A closed record review revealed that the facility provided Resident 143's representative with a Notice of Medicare Non-Coverage (CMS 10123-NOMNC) letter dated November 6, 2023. The notice indicated that Medicare would likely not pay for the resident's skilled services after November 7, 2023 (one day notice).
A facility must notify the beneficiary of the decision to terminate covered Medicare services no later than two days before the proposed end of the services.
During an interview on January 25, 2024, at approximately 10:45 AM, the Director of Nursing (DON) confirmed that the facility failed to notify Resident 143 or Resident 143's representative of the decision to terminate covered Medicare services no later than two days before the proposed end of the services.
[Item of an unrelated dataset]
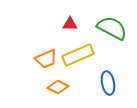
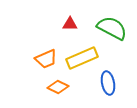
yellow rectangle: moved 4 px right, 3 px down
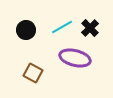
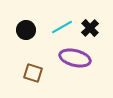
brown square: rotated 12 degrees counterclockwise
28 Pa. Code 201.29(a) Resident rights.
28 Pa. Code 211.12(d)(3) Nursing services.
| | Plan of Correction - To be completed: 03/09/2024
Resident 143 cannot be retroactively correct for NOMNC notification. Education provided to Director of Nursing regarding time frame for NOMNC notification to resident and or resident representative. Inter-disciplinary procedure will be updated to confirm exact dates for issuing NOMNC notification to resident and or resident representative. Facility designee will complete weekly audit x 4, monthly x 2 for correct dates and notifications of NOMNC issuance. Findings to be reported to QAPI.